18. Noor Inayat Khan dans le rôle de Madeleine
Noor Inayat Khan a travaillé comme agente du Special Operations Executive britannique pendant la Seconde Guerre mondiale sous le nom de code Madeleine. Opérant en France occupée, elle utilisait de faux papiers et agissait dans le plus grand secret pour envoyer des messages radio dans des conditions effroyables.
19. Virginia Hall dans le rôle de Marie Monin
Virginia Hall a utilisé plusieurs pseudonymes au cours de ses missions de renseignement pendant la Seconde Guerre mondiale, notamment celui de Marie Monin.
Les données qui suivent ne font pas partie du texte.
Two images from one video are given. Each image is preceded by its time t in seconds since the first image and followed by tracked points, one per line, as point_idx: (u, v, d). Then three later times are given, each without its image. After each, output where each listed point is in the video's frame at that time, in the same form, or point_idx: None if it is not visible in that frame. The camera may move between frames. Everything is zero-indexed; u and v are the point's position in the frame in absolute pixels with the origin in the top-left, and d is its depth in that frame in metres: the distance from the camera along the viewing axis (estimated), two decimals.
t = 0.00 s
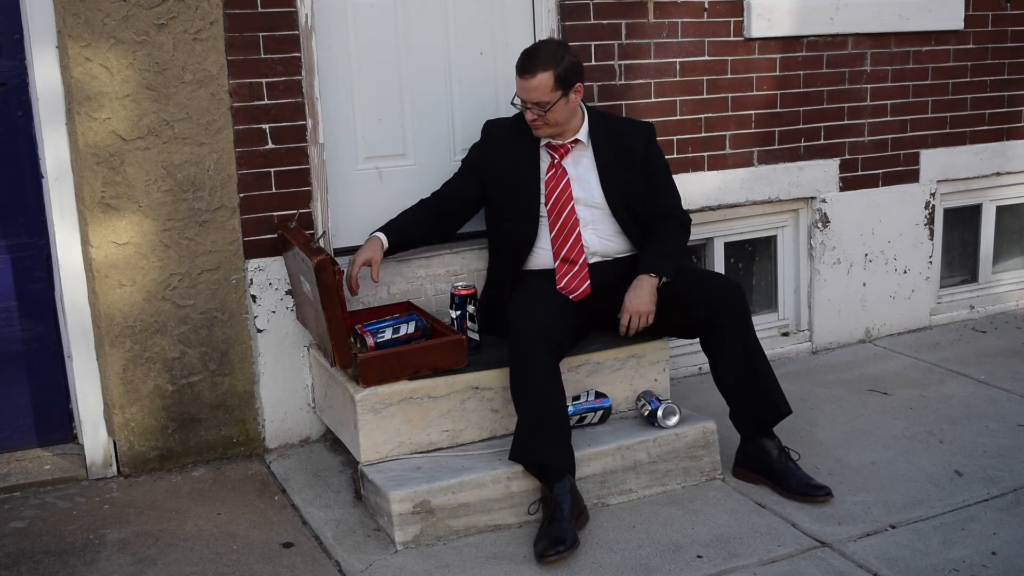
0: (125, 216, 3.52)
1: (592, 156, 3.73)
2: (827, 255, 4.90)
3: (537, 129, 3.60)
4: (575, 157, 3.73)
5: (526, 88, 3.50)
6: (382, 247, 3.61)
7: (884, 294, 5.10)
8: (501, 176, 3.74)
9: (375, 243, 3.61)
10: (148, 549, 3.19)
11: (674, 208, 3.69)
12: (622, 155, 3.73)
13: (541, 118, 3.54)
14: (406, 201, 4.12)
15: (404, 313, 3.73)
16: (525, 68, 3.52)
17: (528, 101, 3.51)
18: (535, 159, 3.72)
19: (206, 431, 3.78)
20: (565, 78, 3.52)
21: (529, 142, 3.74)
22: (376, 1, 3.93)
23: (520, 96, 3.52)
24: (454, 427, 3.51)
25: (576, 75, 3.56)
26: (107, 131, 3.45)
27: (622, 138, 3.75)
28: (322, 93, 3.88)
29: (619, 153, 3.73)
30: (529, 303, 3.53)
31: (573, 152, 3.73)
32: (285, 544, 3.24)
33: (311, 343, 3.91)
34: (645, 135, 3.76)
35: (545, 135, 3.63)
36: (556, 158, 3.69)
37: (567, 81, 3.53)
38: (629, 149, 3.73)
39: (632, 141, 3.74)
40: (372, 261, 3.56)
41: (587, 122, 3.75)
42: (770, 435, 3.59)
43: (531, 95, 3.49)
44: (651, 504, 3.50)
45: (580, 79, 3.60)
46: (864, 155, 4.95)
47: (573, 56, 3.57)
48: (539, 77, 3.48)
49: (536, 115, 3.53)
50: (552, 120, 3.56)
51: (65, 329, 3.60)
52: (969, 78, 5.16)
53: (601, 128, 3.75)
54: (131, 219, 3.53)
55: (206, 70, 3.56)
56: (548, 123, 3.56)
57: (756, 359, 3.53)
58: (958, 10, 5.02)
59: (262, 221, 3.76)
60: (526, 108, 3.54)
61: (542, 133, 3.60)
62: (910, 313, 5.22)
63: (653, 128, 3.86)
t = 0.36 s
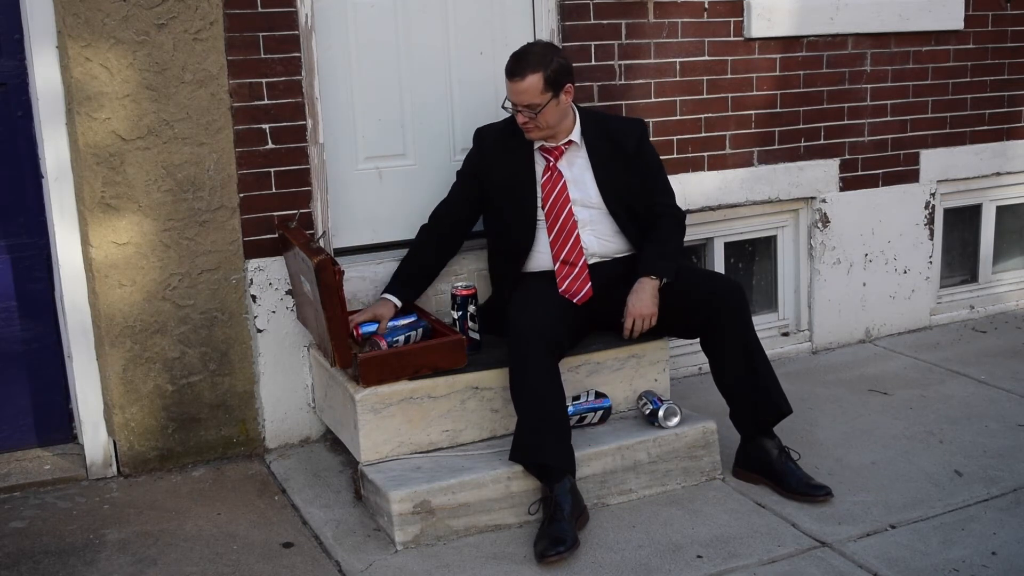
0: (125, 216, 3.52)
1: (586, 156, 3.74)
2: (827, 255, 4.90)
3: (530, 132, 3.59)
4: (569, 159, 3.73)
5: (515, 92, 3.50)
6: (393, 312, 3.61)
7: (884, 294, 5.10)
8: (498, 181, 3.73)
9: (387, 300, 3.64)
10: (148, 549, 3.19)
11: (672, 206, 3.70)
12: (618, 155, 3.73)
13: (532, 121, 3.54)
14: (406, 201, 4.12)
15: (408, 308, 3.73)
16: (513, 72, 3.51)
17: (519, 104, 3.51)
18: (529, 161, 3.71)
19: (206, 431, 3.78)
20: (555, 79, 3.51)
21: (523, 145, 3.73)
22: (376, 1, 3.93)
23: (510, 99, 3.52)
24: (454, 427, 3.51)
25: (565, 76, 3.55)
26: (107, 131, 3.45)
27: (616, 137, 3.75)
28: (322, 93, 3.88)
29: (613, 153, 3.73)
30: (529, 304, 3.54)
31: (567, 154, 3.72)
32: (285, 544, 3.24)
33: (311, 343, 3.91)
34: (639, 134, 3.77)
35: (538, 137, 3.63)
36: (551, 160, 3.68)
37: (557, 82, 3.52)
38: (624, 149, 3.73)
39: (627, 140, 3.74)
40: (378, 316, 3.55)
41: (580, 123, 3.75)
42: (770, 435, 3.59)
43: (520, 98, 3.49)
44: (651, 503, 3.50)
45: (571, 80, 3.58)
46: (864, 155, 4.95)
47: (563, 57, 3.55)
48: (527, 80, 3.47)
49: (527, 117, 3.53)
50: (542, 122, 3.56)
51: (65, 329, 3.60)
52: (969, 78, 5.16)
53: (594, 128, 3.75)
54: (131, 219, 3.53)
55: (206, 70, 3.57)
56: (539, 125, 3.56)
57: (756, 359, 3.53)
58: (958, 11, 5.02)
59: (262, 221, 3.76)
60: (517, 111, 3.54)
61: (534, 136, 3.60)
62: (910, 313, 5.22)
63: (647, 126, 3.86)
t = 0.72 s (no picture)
0: (125, 216, 3.52)
1: (590, 154, 3.73)
2: (827, 255, 4.90)
3: (536, 127, 3.59)
4: (574, 156, 3.73)
5: (524, 86, 3.49)
6: (389, 288, 3.65)
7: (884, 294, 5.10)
8: (498, 179, 3.73)
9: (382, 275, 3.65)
10: (148, 549, 3.19)
11: (674, 206, 3.69)
12: (620, 154, 3.72)
13: (538, 115, 3.54)
14: (406, 200, 4.12)
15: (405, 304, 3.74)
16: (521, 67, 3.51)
17: (526, 98, 3.51)
18: (531, 160, 3.71)
19: (206, 430, 3.78)
20: (562, 75, 3.52)
21: (525, 144, 3.73)
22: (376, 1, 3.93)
23: (518, 93, 3.51)
24: (454, 427, 3.51)
25: (572, 73, 3.56)
26: (107, 131, 3.45)
27: (619, 137, 3.74)
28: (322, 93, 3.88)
29: (615, 152, 3.73)
30: (528, 304, 3.54)
31: (572, 151, 3.73)
32: (285, 544, 3.24)
33: (311, 343, 3.91)
34: (642, 133, 3.76)
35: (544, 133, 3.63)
36: (555, 156, 3.69)
37: (564, 78, 3.53)
38: (626, 148, 3.73)
39: (629, 140, 3.74)
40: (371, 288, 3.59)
41: (585, 120, 3.74)
42: (770, 435, 3.60)
43: (528, 93, 3.49)
44: (651, 504, 3.50)
45: (577, 77, 3.59)
46: (864, 155, 4.95)
47: (570, 54, 3.56)
48: (536, 75, 3.48)
49: (534, 112, 3.53)
50: (549, 118, 3.56)
51: (65, 329, 3.60)
52: (969, 78, 5.16)
53: (597, 127, 3.74)
54: (131, 219, 3.53)
55: (206, 70, 3.57)
56: (545, 120, 3.56)
57: (756, 359, 3.53)
58: (958, 11, 5.02)
59: (262, 221, 3.76)
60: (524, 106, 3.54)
61: (539, 131, 3.60)
62: (910, 313, 5.22)
63: (650, 125, 3.85)
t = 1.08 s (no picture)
0: (125, 216, 3.52)
1: (587, 155, 3.73)
2: (827, 255, 4.90)
3: (534, 128, 3.59)
4: (570, 156, 3.73)
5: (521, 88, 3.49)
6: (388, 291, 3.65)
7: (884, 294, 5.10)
8: (497, 180, 3.73)
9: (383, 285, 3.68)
10: (148, 549, 3.19)
11: (673, 206, 3.70)
12: (619, 155, 3.72)
13: (536, 116, 3.54)
14: (406, 200, 4.12)
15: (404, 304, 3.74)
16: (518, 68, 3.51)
17: (524, 100, 3.51)
18: (530, 160, 3.71)
19: (207, 430, 3.78)
20: (559, 76, 3.52)
21: (523, 144, 3.73)
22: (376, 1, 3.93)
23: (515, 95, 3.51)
24: (454, 427, 3.51)
25: (569, 74, 3.56)
26: (107, 131, 3.45)
27: (617, 137, 3.74)
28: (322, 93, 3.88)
29: (615, 152, 3.73)
30: (529, 305, 3.54)
31: (568, 152, 3.73)
32: (286, 544, 3.24)
33: (311, 343, 3.91)
34: (641, 133, 3.76)
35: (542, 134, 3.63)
36: (552, 158, 3.68)
37: (562, 79, 3.53)
38: (625, 148, 3.73)
39: (628, 140, 3.74)
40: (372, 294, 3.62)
41: (582, 122, 3.75)
42: (770, 434, 3.60)
43: (526, 94, 3.49)
44: (651, 503, 3.50)
45: (574, 77, 3.59)
46: (864, 155, 4.95)
47: (567, 54, 3.57)
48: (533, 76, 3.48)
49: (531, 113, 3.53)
50: (548, 118, 3.56)
51: (65, 329, 3.60)
52: (969, 78, 5.16)
53: (596, 127, 3.74)
54: (131, 219, 3.53)
55: (206, 70, 3.57)
56: (543, 121, 3.56)
57: (757, 359, 3.53)
58: (958, 11, 5.02)
59: (262, 221, 3.76)
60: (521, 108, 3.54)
61: (537, 133, 3.60)
62: (910, 313, 5.22)
63: (648, 126, 3.85)
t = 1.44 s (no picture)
0: (125, 216, 3.52)
1: (587, 156, 3.74)
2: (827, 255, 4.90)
3: (536, 131, 3.59)
4: (570, 159, 3.73)
5: (522, 91, 3.49)
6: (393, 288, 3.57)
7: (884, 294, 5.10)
8: (499, 180, 3.72)
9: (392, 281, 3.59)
10: (148, 549, 3.19)
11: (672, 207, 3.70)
12: (617, 155, 3.73)
13: (539, 119, 3.54)
14: (406, 200, 4.12)
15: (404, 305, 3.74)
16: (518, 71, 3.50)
17: (526, 103, 3.50)
18: (531, 160, 3.70)
19: (207, 430, 3.78)
20: (560, 78, 3.52)
21: (525, 145, 3.72)
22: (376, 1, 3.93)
23: (517, 98, 3.51)
24: (454, 427, 3.51)
25: (569, 75, 3.56)
26: (107, 131, 3.45)
27: (616, 137, 3.74)
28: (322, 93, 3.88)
29: (613, 152, 3.73)
30: (529, 305, 3.54)
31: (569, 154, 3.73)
32: (286, 544, 3.24)
33: (311, 343, 3.91)
34: (639, 133, 3.77)
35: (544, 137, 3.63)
36: (554, 160, 3.69)
37: (562, 80, 3.53)
38: (624, 149, 3.73)
39: (627, 140, 3.74)
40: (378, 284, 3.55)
41: (581, 122, 3.75)
42: (770, 434, 3.59)
43: (528, 97, 3.49)
44: (651, 503, 3.50)
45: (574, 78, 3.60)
46: (864, 155, 4.95)
47: (566, 55, 3.57)
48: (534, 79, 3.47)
49: (533, 116, 3.53)
50: (550, 121, 3.56)
51: (65, 329, 3.60)
52: (969, 78, 5.16)
53: (595, 127, 3.75)
54: (131, 219, 3.53)
55: (206, 70, 3.57)
56: (545, 124, 3.56)
57: (757, 359, 3.53)
58: (958, 11, 5.02)
59: (262, 221, 3.76)
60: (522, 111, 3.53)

Elle a mené ses opérations en France occupée alors même qu’elle était traquée par la Gestapo, qui la considérait comme l’une des espionnes les plus dangereuses des Alliés. Ses faux noms n’étaient pas de simples accessoires de mode ; c’étaient des outils de survie dans une carrière fondée sur le sang-froid, la prudence et la vivacité d’esprit.
20. Margaretha Zelle dans le rôle de Mata Hari
Margaretha Zelle s’est fait connaître dans toute l’Europe sous le nom de scène de Mata Hari. Elle s’est forgé une image publique exotique en tant que danseuse, et pendant la Première Guerre mondiale, ce nom a été associé à des accusations d’espionnage. Sa culpabilité fait l’objet de débats depuis des décennies, mais il ne fait aucun doute que le nom de Mata Hari est devenu bien plus célèbre que la femme qui se cachait derrière.